Tools for Testing your Javascript
In our team’s testing process (and we do have a significant process to make sure that everything gets covered), we’ve noted in the past that we have quite a bit of overlap between what’s covered by our Javascript unit tests (typically with Jasmine) and by our browser-driving acceptance tests (Cucumber and Capybara with Selenium-Webdriver). Because we don’t want to duplicate our testing work if we don’t have to, we’ve had several conversations on to the theme of “When does it make sense to use Cucumber and when does it make sense to use Jasmine”.

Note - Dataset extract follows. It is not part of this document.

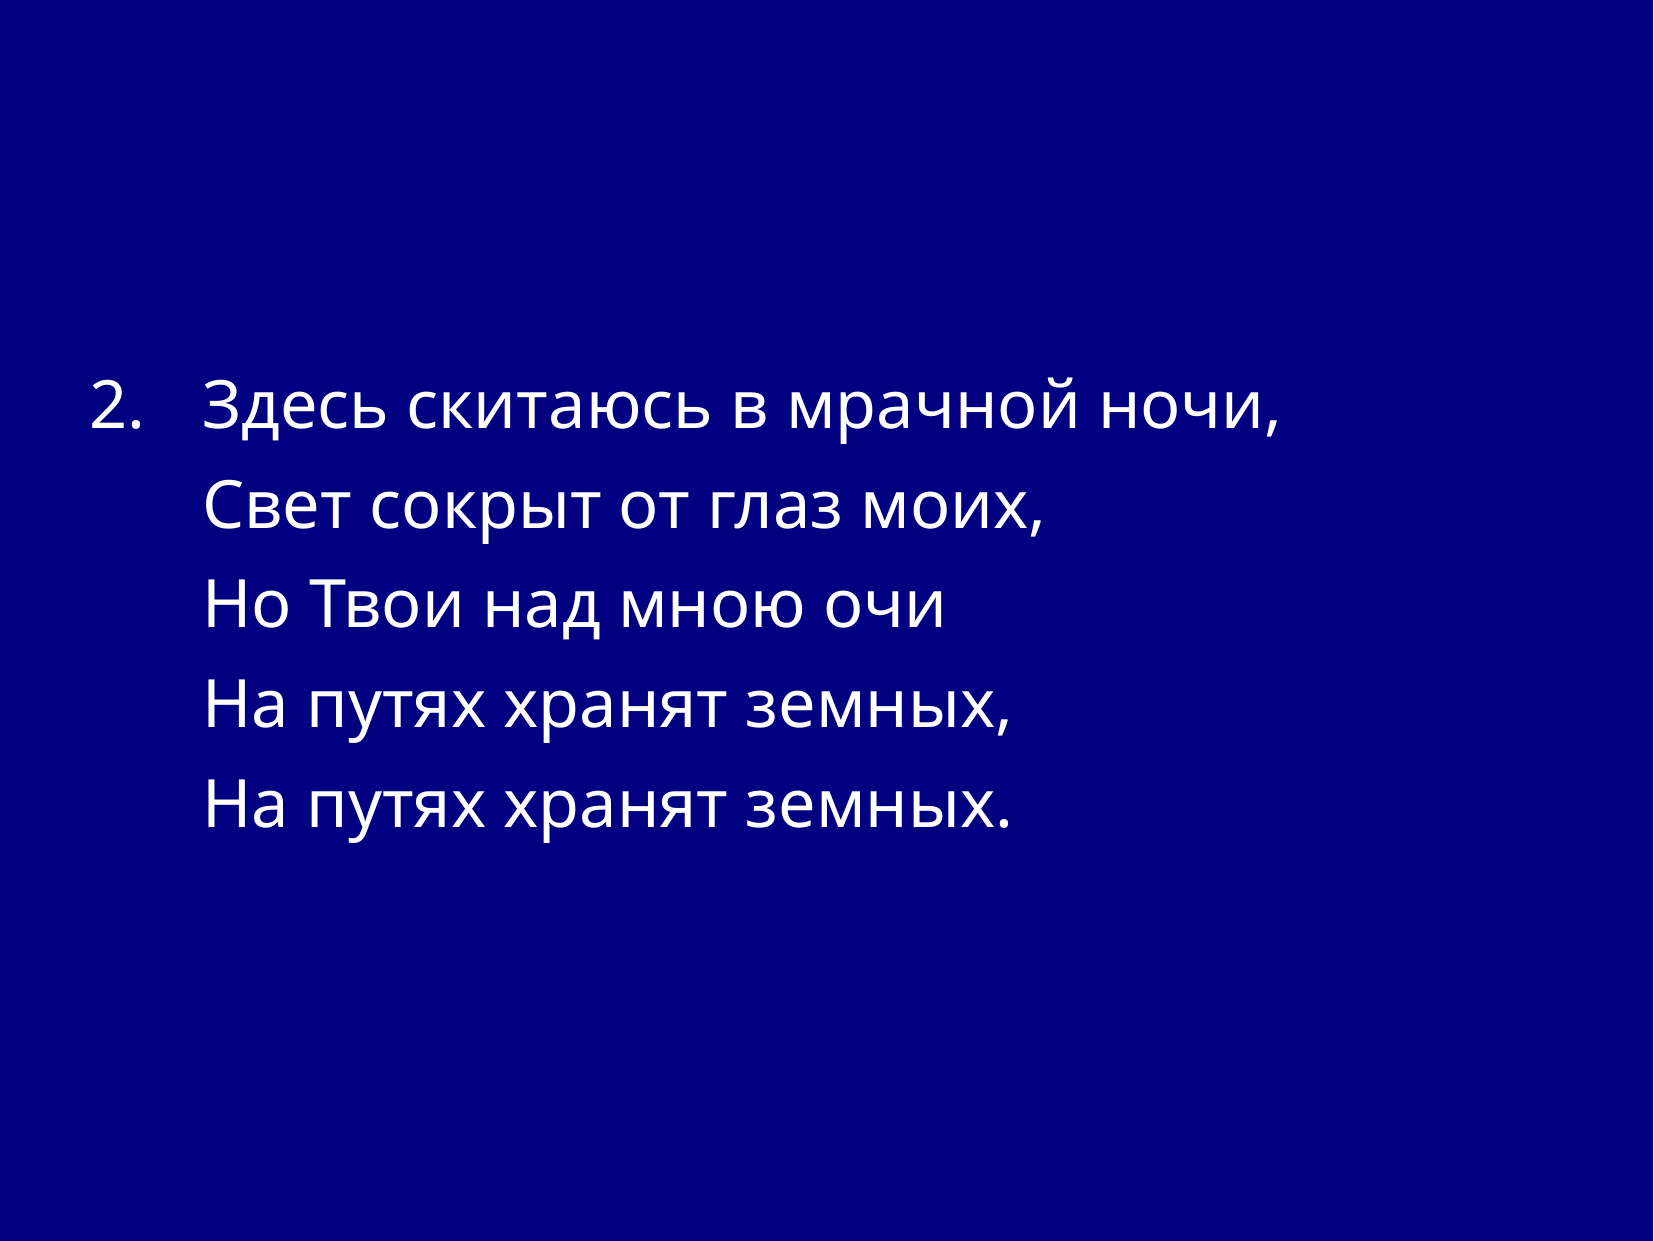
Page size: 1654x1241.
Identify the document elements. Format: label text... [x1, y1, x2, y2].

text_box 2. Здесь скитаюсь в мрачной ночи, Свет сокрыт от глаз моих, Но Твои над мною очи На путях хранят земных, На путях хранят земных. [75, 150, 1576, 1163]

Jasmine, if you haven’t used it, is a way to test your functionality in the same environment and at the same level as your javascript code. Much like when we’re working on the server-side, the test and the code share syntax and vocabulary (and running the resultant tests is very fast). The downside? Much of the time the javascript in our applications is working very closely with text and elements in the DOM of the web page that it’s included in. It could be argued that maybe this shouldn’t be the case, but if your use case is something like, “when I click this link, I want a modal dialog box to show up”, how far should the code really be abstracted away from the DOM that it’s working with? Because of this close relationship, jasmine tests often need to have a mocked DOM created and included that replicates the html we’d find coming from the application server, and this means keeping them in sync in order to preserve the usefulness of these tests (there is much to be said on HOW you can do this, but that is probably outside the scope of this post).

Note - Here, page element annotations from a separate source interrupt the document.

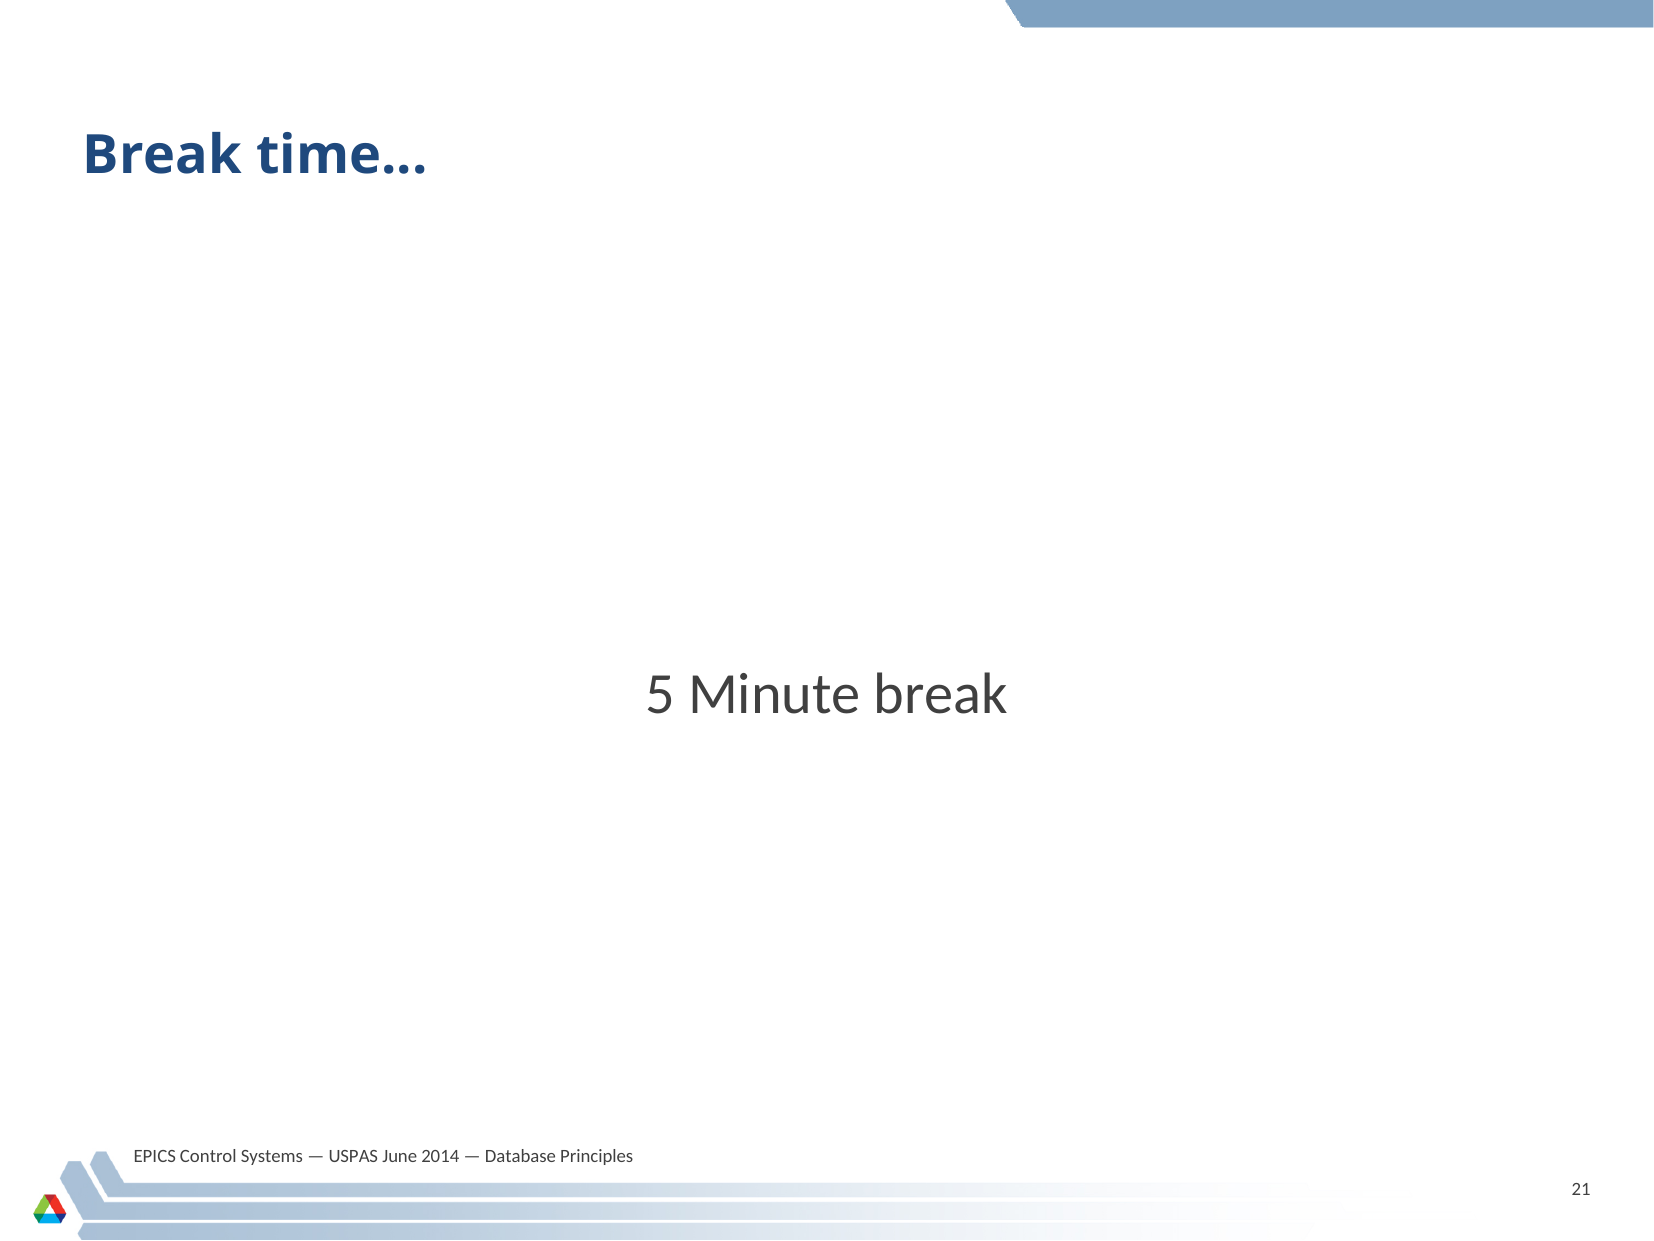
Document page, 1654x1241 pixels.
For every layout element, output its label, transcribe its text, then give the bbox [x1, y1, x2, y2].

picture [0, 0, 1654, 29]
title Break time... [82, 121, 1571, 185]
picture [0, 1143, 1654, 1240]
subtitle 5 Minute break [82, 289, 1571, 1108]
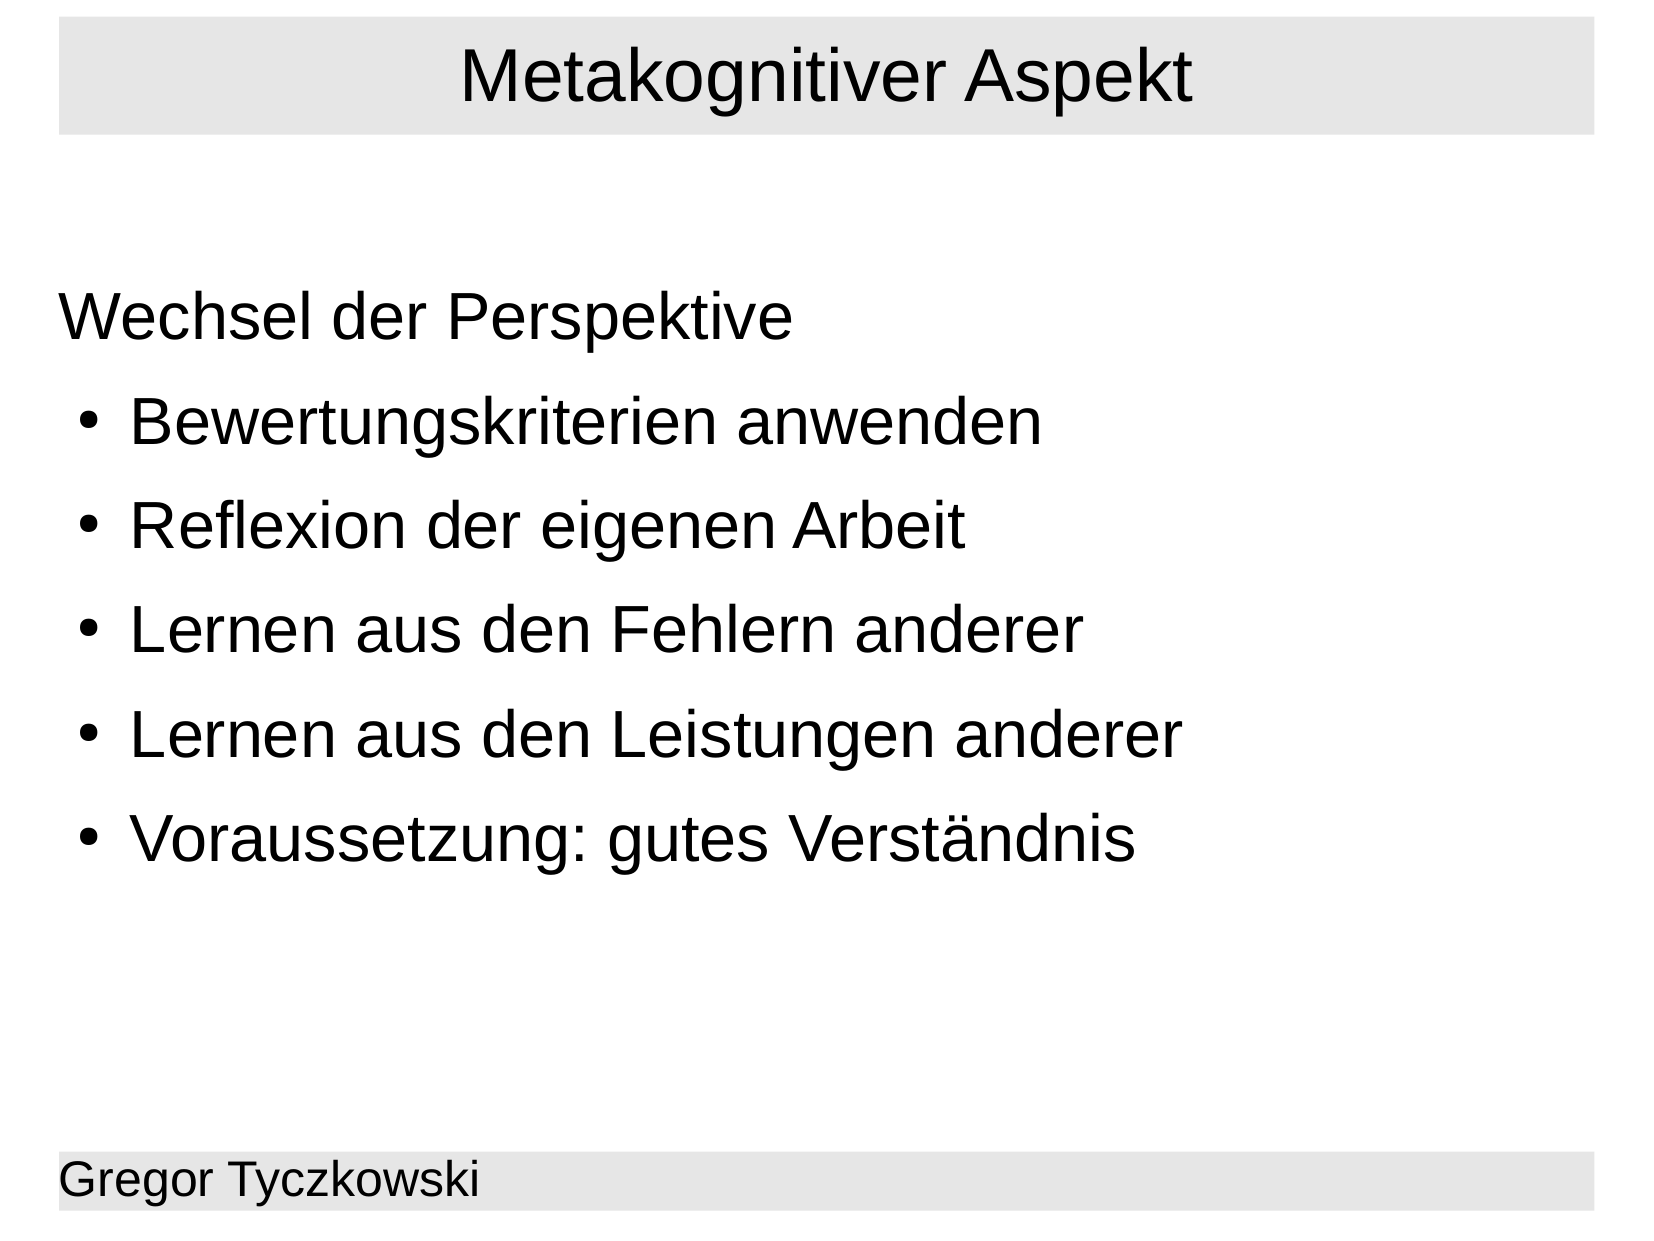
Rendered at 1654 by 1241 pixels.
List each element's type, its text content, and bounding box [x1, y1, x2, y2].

Cucumber, on the other hand, is the Golden Hammer of web application testing. It runs the whole stack, database to front-end javascript, so your front-end code is being tested in the exact environment that it runs in, including full interaction with your server code in it’s current state. A scenario will, in one fell swoop, log in to the site, load page, start clicking on things, and confirm that the visible results of your actions occur as you intend them to. Of course, as a result of this kitchen sink approach (which is necessary for full integration testing), the time it takes to run large suites of tests is not exactly low. 13 difference scenarios for testing different nuances of javascript-y interaction with a simple form can easily consume 30 seconds or more on each test run. Multiply that over every part of your application and you can be waiting a long time to make sure everything is still working.

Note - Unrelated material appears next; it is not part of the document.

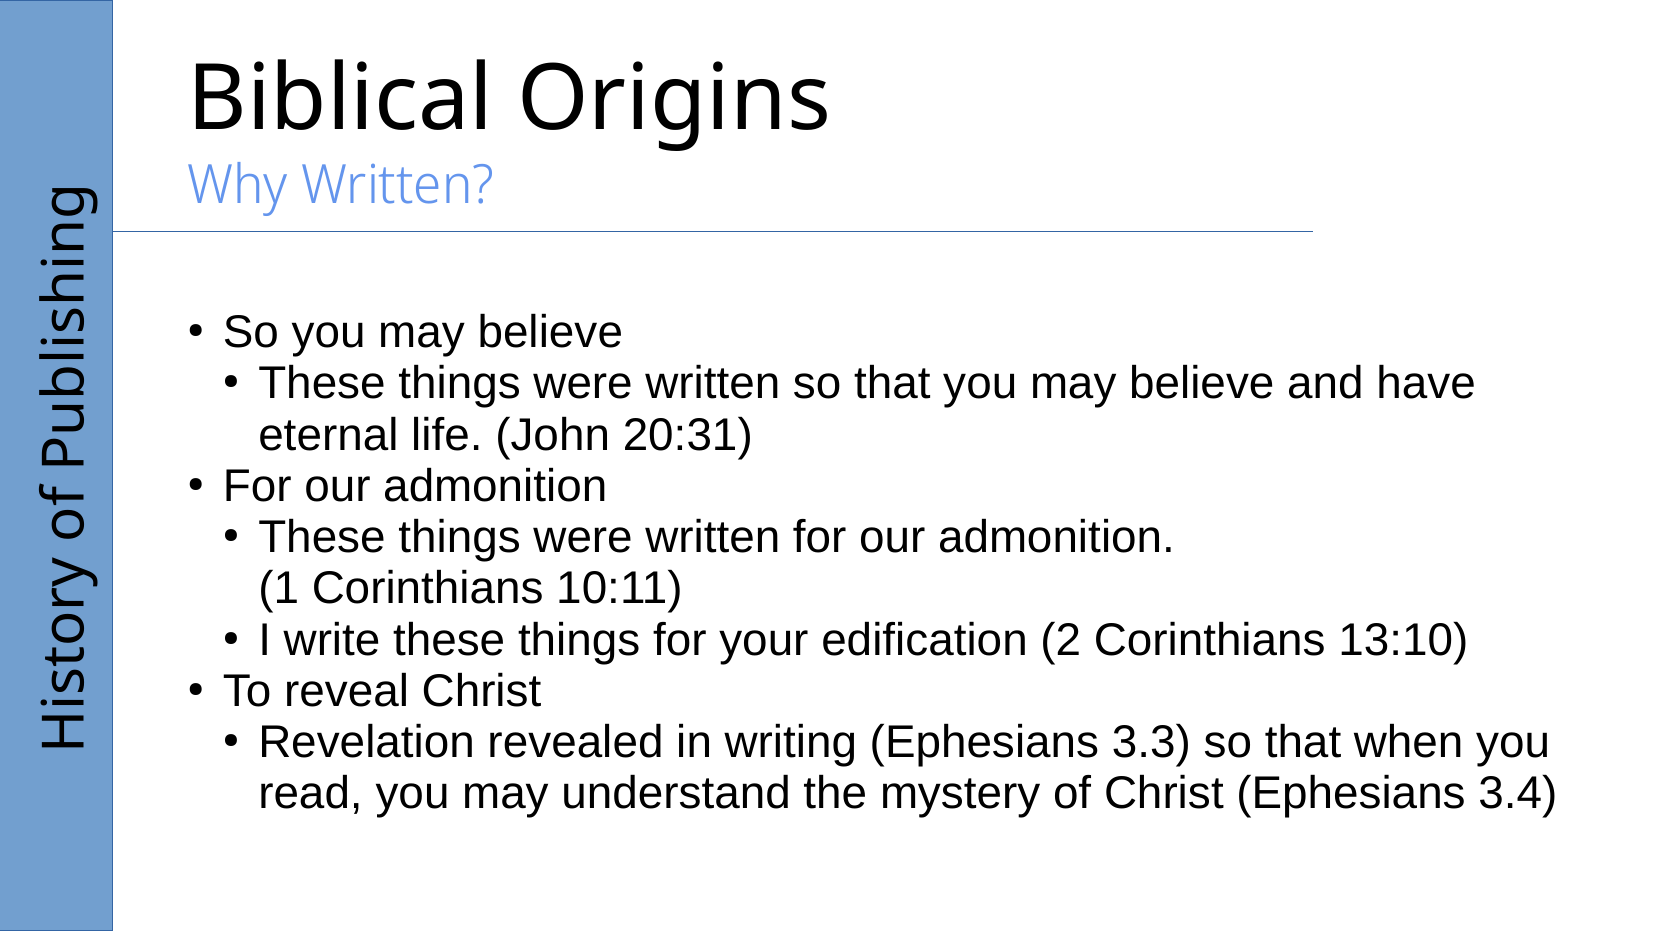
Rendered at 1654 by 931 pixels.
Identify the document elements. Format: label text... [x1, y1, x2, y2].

During our latest team retrospective, in order to strike a balance, we’ve settled on a policy that I think leverages the strengths of each tool in order to reach a relative best-case scenario. Our core value is this: speed is critical because fast tests get run. Tests that run slowly just don’t get executed as often during the development cycle, and this quickly hurts their value to us. Because of this, we use jasmine for all of our front-end javascript. Just like our ruby code, nothing should be written without a unit test to cover it. In order to mitigate the issue with having HTML that accurately represents what’s being delivered by the server, we have a clever way of generating these fixtures of static html from the current server-side code base just prior to running the tests. Cucumber is in the mix, but only for what it was designed to be anyway: for integration and acceptance testing. Our cucumber scenarios (which, when done correctly, should be somewhat fewer in number than our unit tests) provide assurance that our main requirements from the customers are met and that all the elements of the application are working together successfully; meticulously executing every line of browser-based javascript is simply beyond the scope of such a tool.
As with all development tools, these things only have value to us insofar as they help us provide value to our customers. With our new strategy in place, I like to think that’s exactly what we’re accomplishing.